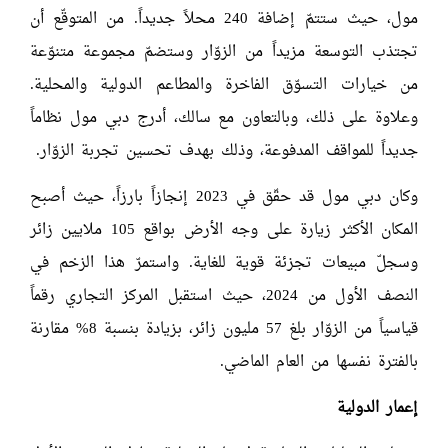
مول، حيث ستتمّ إضافة 240 محلاً جديداً. من المتوقّع أن
تجتذب التوسعة مزيداً من الزوّار وستضمّ مجموعة متنوّعة
من خيارات التسوّق الفاخرة والمطاعم الدولية والمحلية.
وعلاوة على ذلك، وبالتعاون مع سالك، أدرج دبي مول نظاماً
جديداً للمواقف المدفوعة، وذلك بهدف تحسين تجربة الزوّار.
وكان دبي مول قد حقّق في 2023 إنجازاً بارزاً، حيث أصبح
المكان الأكثر زيارة على وجه الأرض بواقع 105 ملايين زائر
وسجلّ مبيعات تجزئة قوية للغاية. واستمرّ هذا الزخم في
النصف الأول من 2024، حيث استقبل المركز التجاري رقماً
قياسياً من الزوّار بلغ 57 مليون زائر، بزيادة بنسبة 8% مقارنة
بالفترة نفسها من العام الماضي.
إعمار الدولية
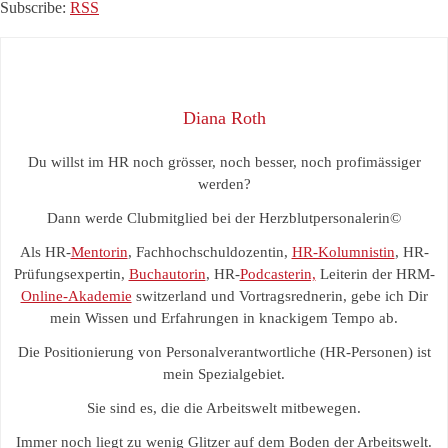
Subscribe:
RSS
Diana Roth
Du willst im HR noch grösser, noch besser, noch profimässiger
werden?
Dann werde Clubmitglied bei der Herzblutpersonalerin©
Als HR-
Mentorin
, Fachhochschuldozentin,
HR-Kolumnistin
, HR-
Prüfungsexpertin,
Buchautorin
, HR-
Podcasterin,
Leiterin der HRM-
Online-Akademie
switzerland und Vortragsrednerin, gebe ich Dir
mein Wissen und Erfahrungen in knackigem Tempo ab.
Die Positionierung von Personalverantwortliche (HR-Personen) ist
mein Spezialgebiet.
Sie sind es, die die Arbeitswelt mitbewegen.
Immer noch liegt zu wenig Glitzer auf dem Boden der Arbeitswelt.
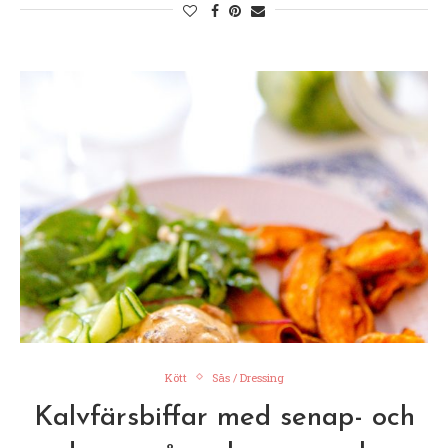
Kött
Sås / Dressing
Kalvfärsbiffar med senap- och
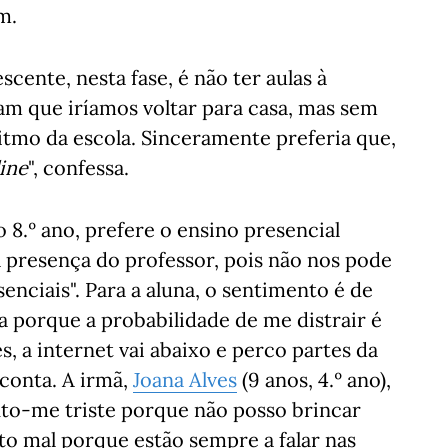
m.
cente, nesta fase, é não ter aulas à
ram que iríamos voltar para casa, mas sem
itmo da escola. Sinceramente preferia que,
ine
", confessa.
 o 8.º ano, prefere o ensino presencial
a presença do professor, pois não nos pode
nciais". Para a aluna, o sentimento é de
a porque a probabilidade de me distrair é
, a internet vai abaixo e perco partes da
conta. A irmã,
Joana Alves
(9 anos, 4.º ano),
into-me triste porque não posso brincar
o mal porque estão sempre a falar nas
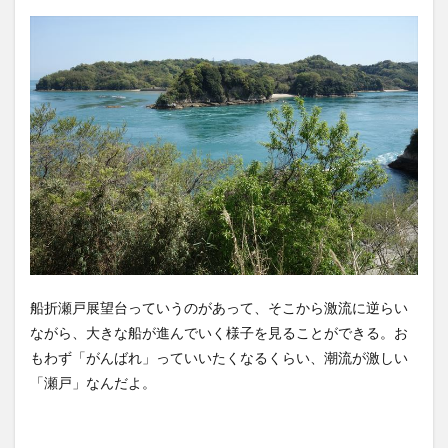
船折瀬戸展望台っていうのがあって、そこから激流に逆らい
ながら、大きな船が進んでいく様子を見ることができる。お
もわず「がんばれ」っていいたくなるくらい、潮流が激しい
「瀬戸」なんだよ。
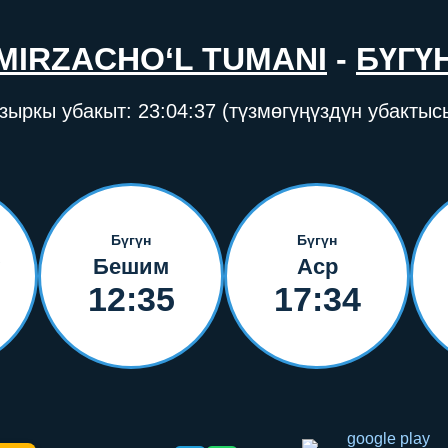
MIRZACHO‘L TUMANI
-
БҮГҮ
зыркы убакыт:
23:04:38
(түзмөгүңүздүн убактыс
Бүгүн
Бүгүн
Бешим
Аср
12:35
17:34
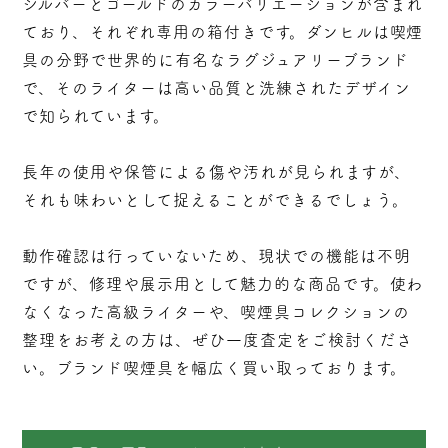
シルバーとゴールドのカラーバリエーションが含まれ
ており、それぞれ専用の箱付きです。ダンヒルは喫煙
具の分野で世界的に有名なラグジュアリーブランド
で、そのライターは高い品質と洗練されたデザイン
で知られています。
長年の使用や保管による傷や汚れが見られますが、
それも味わいとして捉えることができるでしょう。
動作確認は行っていないため、現状での機能は不明
ですが、修理や展示用として魅力的な商品です。使わ
なくなった高級ライターや、喫煙具コレクションの
整理をお考えの方は、ぜひ一度査定をご検討くださ
い。ブランド喫煙具を幅広く買い取っております。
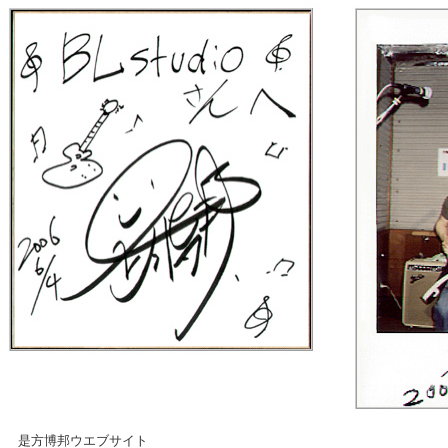
是方博邦ウエブサイト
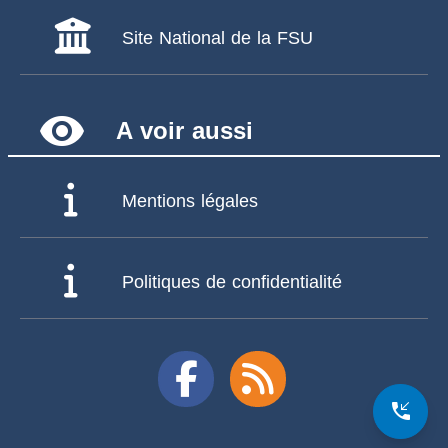
Site National de la FSU
remove_red_eye
A voir aussi
Mentions légales
Politiques de confidentialité
phone_callback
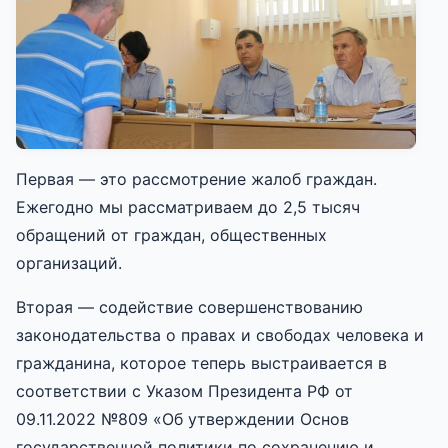
Первая — это рассмотрение жалоб граждан.
Ежегодно мы рассматриваем до 2,5 тысяч
обращений от граждан, общественных
организаций.
Вторая — содействие совершенствованию
законодательства о правах и свободах человека и
гражданина, которое теперь выстраивается в
соответствии с Указом Президента РФ от
09.11.2022 №809 «Об утверждении Основ
государственной политики по сохранению и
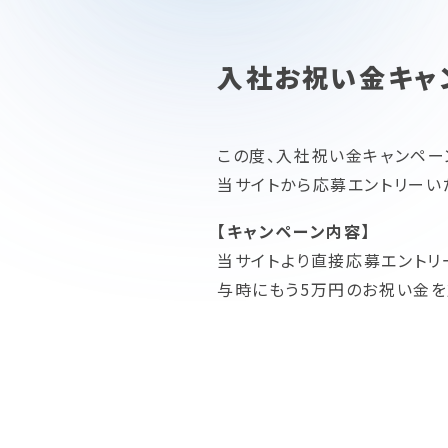
入社お祝い金キャ
この度、入社祝い金キャンペー
当サイトから応募エントリーい
【キャンペーン内容】
当サイトより直接応募エントリ
与時にもう5万円のお祝い金を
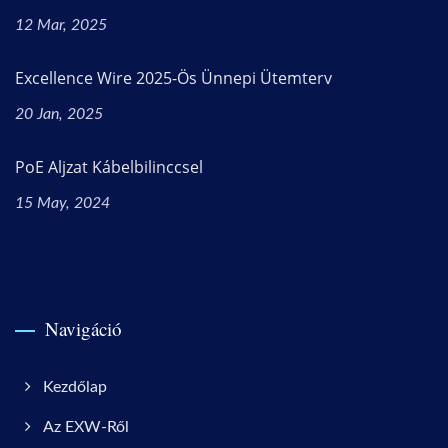
12 Mar, 2025
Excellence Wire 2025-Ös Ünnepi Ütemterv
20 Jan, 2025
PoE Aljzat Kábelbilinccsel
15 May, 2024
Navigáció
Kezdőlap
Az EXW-Ről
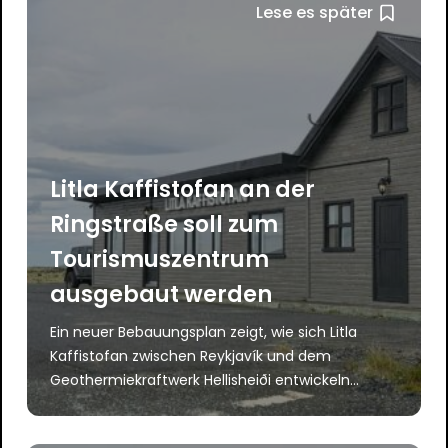
Lese es später
Litla Kaffistofan an der
Ringstraße soll zum
Tourismuszentrum
ausgebaut werden
Ein neuer Bebauungsplan zeigt, wie sich Litla
Kaffistofan zwischen Reykjavík und dem
Geothermiekraftwerk Hellisheiði entwickeln...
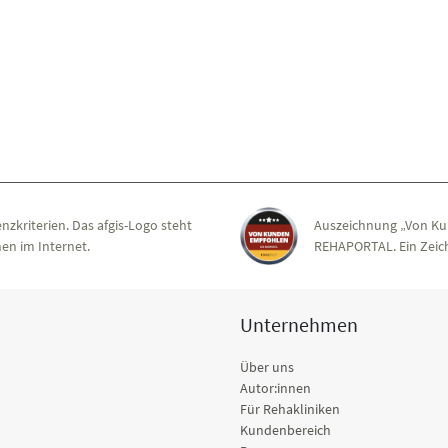
nzkriterien. Das afgis-Logo steht
Auszeichnung „Von Ku
en im Internet.
REHAPORTAL. Ein Zeich
Unternehmen
Über uns
Autor:innen
Für Rehakliniken
Kundenbereich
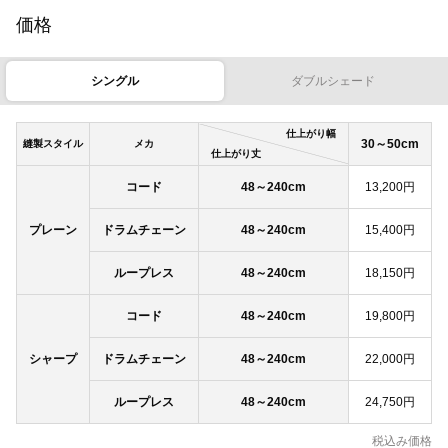
価格
シングル
ダブルシェード
仕上がり幅
30～50cm
縫製スタイル
メカ
仕上がり丈
コード
48～240cm
13,200円
プレーン
ドラムチェーン
48～240cm
15,400円
ループレス
48～240cm
18,150円
コード
48～240cm
19,800円
シャープ
ドラムチェーン
48～240cm
22,000円
ループレス
48～240cm
24,750円
税込み価格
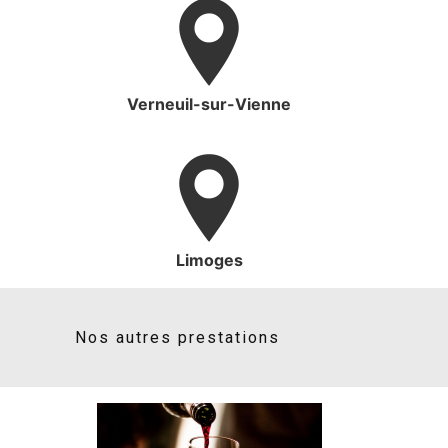
Verneuil-sur-Vienne
Limoges
Nos autres prestations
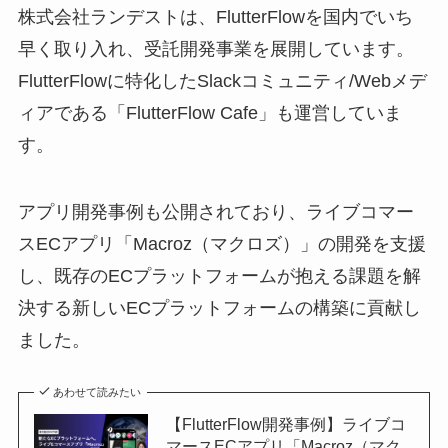
株式会社ランデストは、FlutterFlowを国内でいち
早く取り入れ、受託開発事業を展開しています。
FlutterFlowに特化したSlackコミュニティ/Webメデ
ィアである「FlutterFlow Cafe」も運営していま
す。
アプリ開発事例も公開されており、ライブコマー
スECアプリ「Macroz（マクロズ）」の開発を支援
し、既存のECプラットフォームが抱える課題を解
決する新しいECプラットフォームの構築に貢献し
ました。
あわせて読みたい
【FlutterFlow開発事例】ライブコ
マースECアプリ「Macroz（マク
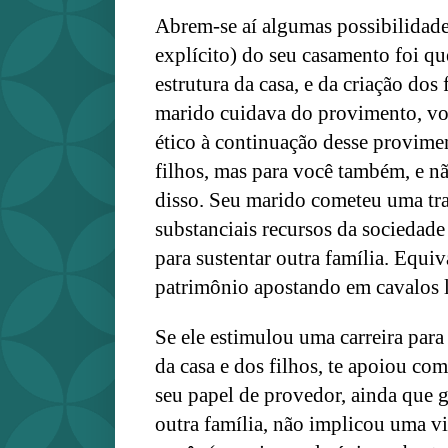
Abrem-se aí algumas possibilidades
explícito) do seu casamento foi qu
estrutura da casa, e da criação dos
marido cuidava do provimento, voc
ético à continuação desse provime
filhos, mas para você também, e n
disso. Seu marido cometeu uma tra
substanciais recursos da sociedad
para sustentar outra família. Equiv
patrimônio apostando em cavalos l
Se ele estimulou uma carreira para 
da casa e dos filhos, te apoiou com
seu papel de provedor, ainda que 
outra família, não implicou uma vid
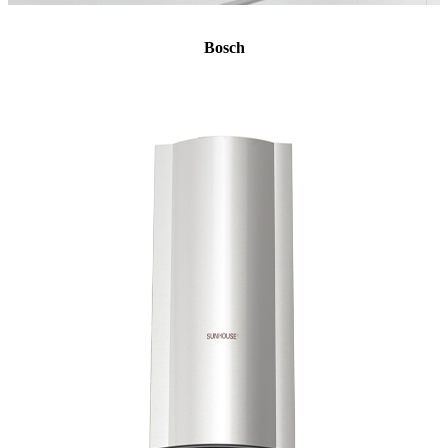
Bosch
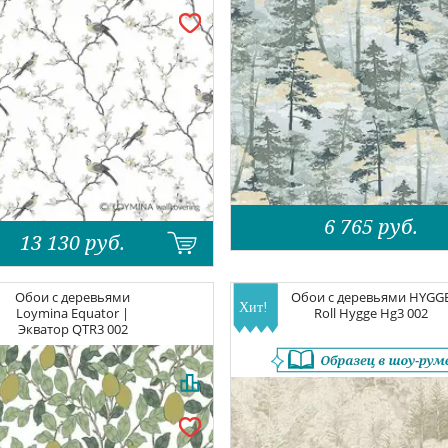
6 765
руб.
13 130
руб.
Обои с деревьями
Обои с деревьями
HYGG
Loymina Equator |
Roll Hygge
Hg3 002
Экватор
QTR3 002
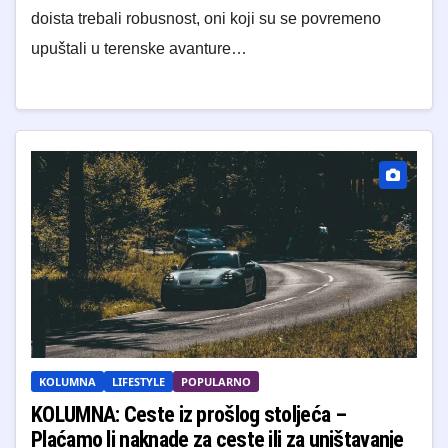
doista trebali robusnost, oni koji su se povremeno
upuštali u terenske avanture…
KOLUMNA
LIFESTYLE
POPULARNO
KOLUMNA: Ceste iz prošlog stoljeća –
Plaćamo li naknade za ceste ili za uništavanje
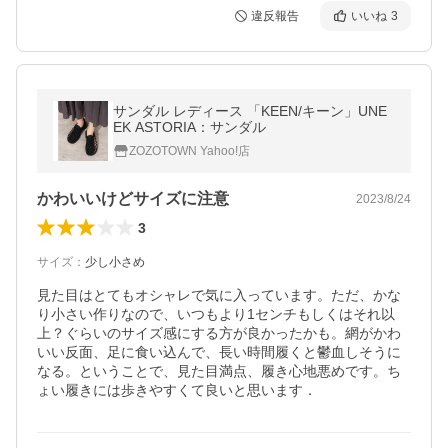
違反報告
いいね
3
サンダル レディース 「KEEN/キーン」UNE
EK ASTORIA：サンダル
ZOZOTOWN Yahoo!店
かわいいけどサイズに注意
2023/8/24
3
サイズ
：
少し小さめ
見た目はとてもオシャレで気に入っています。ただ、かな
り小さい作りなので、いつもより1センチもしくはそれ以
上？ぐらいのサイズ感にする方が良かったかも。網がかわ
いい反面、足に食い込んで、長い時間履くと鬱血しそうに
なる。ということで、見た目満点、履き心地悪めです。ち
ょい履きには歩きやすくて良いと思います．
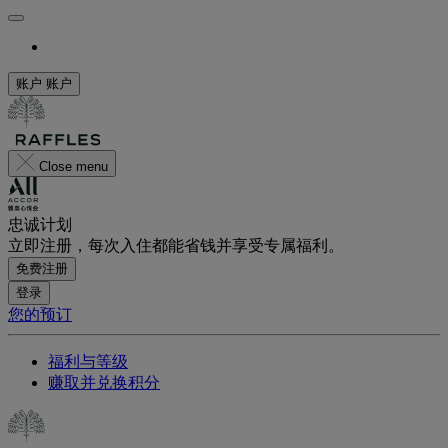
账户
账户
Close menu
忠诚计划
立即注册，每次入住都能省钱并享受专属福利。
免费注册
登录
您的预订
福利与等级
赚取并兑换积分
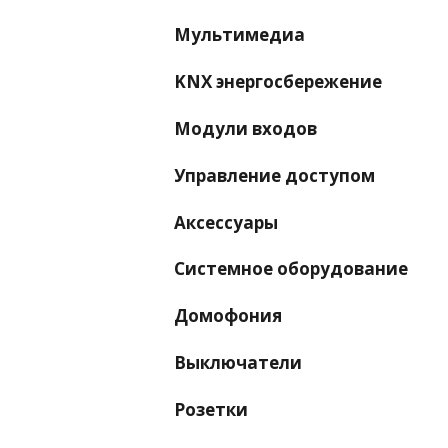
Мультимедиа
KNX энергосбережение
Модули входов
Управление доступом
Аксессуары
Системное оборудование
Домофония
Выключатели
Розетки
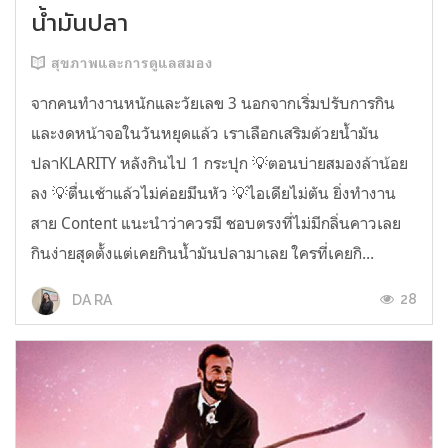
น้ำมันปลา
สุขภาพและการดูแลสมอง
จากคนทำงานหนักและวัยเลข 3 นอกจากเริ่มปรับการกิน
และงดหน้าจอในวันหยุดแล้ว เราเลือกเสริมด้วยน้ำมัน
ปลาKLARITY หลังกินไป 1 กระปุก 💡ตอนบ่ายสมองล้าน้อย
ลง 💡ตื่นเช้าแล้วไม่ค่อยมึนหัว 💡ไอเดียไม่ตัน ยิ่งทำงาน
สาย Content แนะนำว่าควรมี ชอบตรงที่ไม่มีกลิ่นคาวเลย
กินง่ายสุดตั้งแต่เคยกินน้ำมันปลามาเลย ใครที่เคยกิ...
28
DA RA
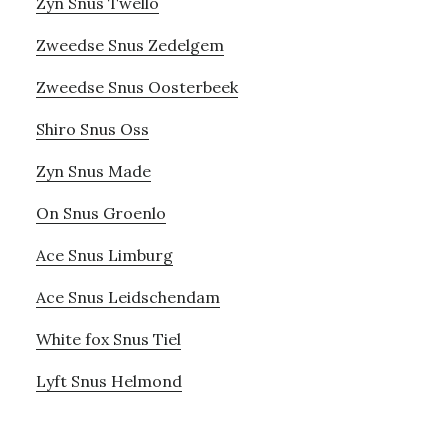
Zyn Snus Twello
Zweedse Snus Zedelgem
Zweedse Snus Oosterbeek
Shiro Snus Oss
Zyn Snus Made
On Snus Groenlo
Ace Snus Limburg
Ace Snus Leidschendam
White fox Snus Tiel
Lyft Snus Helmond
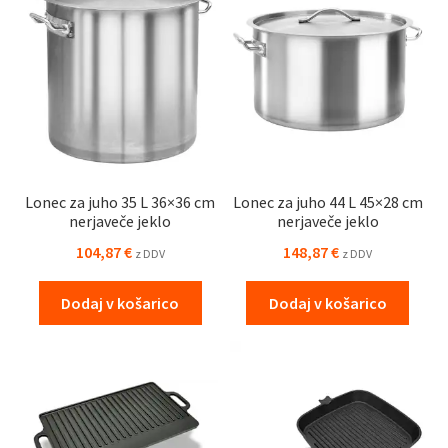
Lonec za juho 35 L 36×36 cm
Lonec za juho 44 L 45×28 cm
nerjaveče jeklo
nerjaveče jeklo
104,87
€
148,87
€
z DDV
z DDV
Dodaj v košarico
Dodaj v košarico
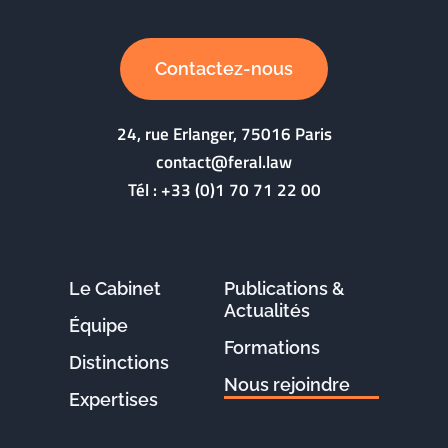
Contactez-nous
24, rue Erlanger, 75016 Paris
contact@feral.law
Tél :
+33 (0)1 70 71 22 00
Le Cabinet
Publications &
Actualités
Équipe
Formations
Distinctions
Nous rejoindre
Expertises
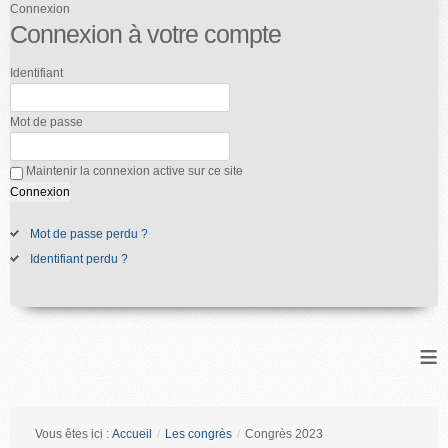
Connexion
Connexion à votre compte
Identifiant
Mot de passe
Maintenir la connexion active sur ce site
Mot de passe perdu ?
Identifiant perdu ?
≡
Vous êtes ici :
Accueil
/
Les congrès
/
Congrès 2023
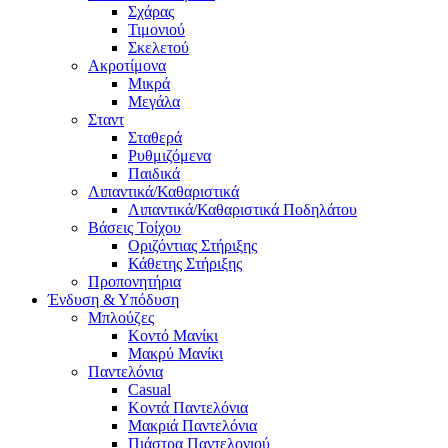
Σχάρας
Τιμονιού
Σκελετού
Ακροτίμονα
Μικρά
Μεγάλα
Σταντ
Σταθερά
Ρυθμιζόμενα
Παιδικά
Λιπαντικά/Καθαριστικά
Λιπαντικά/Καθαριστικά Ποδηλάτου
Βάσεις Τοίχου
Οριζόντιας Στήριξης
Κάθετης Στήριξης
Προπονητήρια
Ένδυση & Υπόδυση
Μπλούζες
Κοντό Μανίκι
Μακρύ Μανίκι
Παντελόνια
Casual
Κοντά Παντελόνια
Μακριά Παντελόνια
Πιάστρα Παντελονιού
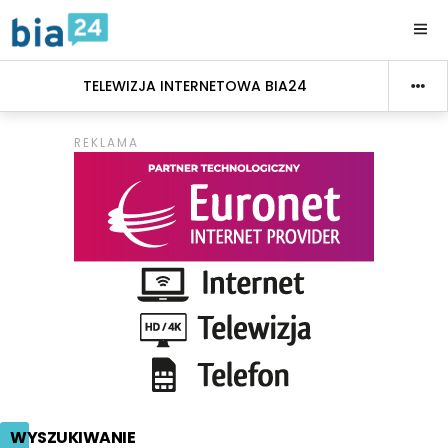
TELEWIZJA INTERNETOWA BIA24
WYSZUKIWANIE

▸ What needs to be done: Output the text of the entries verbatim, from the very start of the entries up to and including the line with "Kalvfärsbiffar med senap- och". Leave the pictures out of your answer.

▸ Task answer:
مول، حيث ستتمّ إضافة 240 محلاً جديداً. من المتوقّع أن
تجتذب التوسعة مزيداً من الزوّار وستضمّ مجموعة متنوّعة
من خيارات التسوّق الفاخرة والمطاعم الدولية والمحلية.
وعلاوة على ذلك، وبالتعاون مع سالك، أدرج دبي مول نظاماً
جديداً للمواقف المدفوعة، وذلك بهدف تحسين تجربة الزوّار.
وكان دبي مول قد حقّق في 2023 إنجازاً بارزاً، حيث أصبح
المكان الأكثر زيارة على وجه الأرض بواقع 105 ملايين زائر
وسجلّ مبيعات تجزئة قوية للغاية. واستمرّ هذا الزخم في
النصف الأول من 2024، حيث استقبل المركز التجاري رقماً
قياسياً من الزوّار بلغ 57 مليون زائر، بزيادة بنسبة 8% مقارنة
بالفترة نفسها من العام الماضي.
إعمار الدولية
Subscribe:
RSS
Diana Roth
Du willst im HR noch grösser, noch besser, noch profimässiger
werden?
Dann werde Clubmitglied bei der Herzblutpersonalerin©
Als HR-
Mentorin
, Fachhochschuldozentin,
HR-Kolumnistin
, HR-
Prüfungsexpertin,
Buchautorin
, HR-
Podcasterin,
Leiterin der HRM-
Online-Akademie
switzerland und Vortragsrednerin, gebe ich Dir
mein Wissen und Erfahrungen in knackigem Tempo ab.
Die Positionierung von Personalverantwortliche (HR-Personen) ist
mein Spezialgebiet.
Sie sind es, die die Arbeitswelt mitbewegen.
Immer noch liegt zu wenig Glitzer auf dem Boden der Arbeitswelt.
Kött
Sås / Dressing
Kalvfärsbiffar med senap- och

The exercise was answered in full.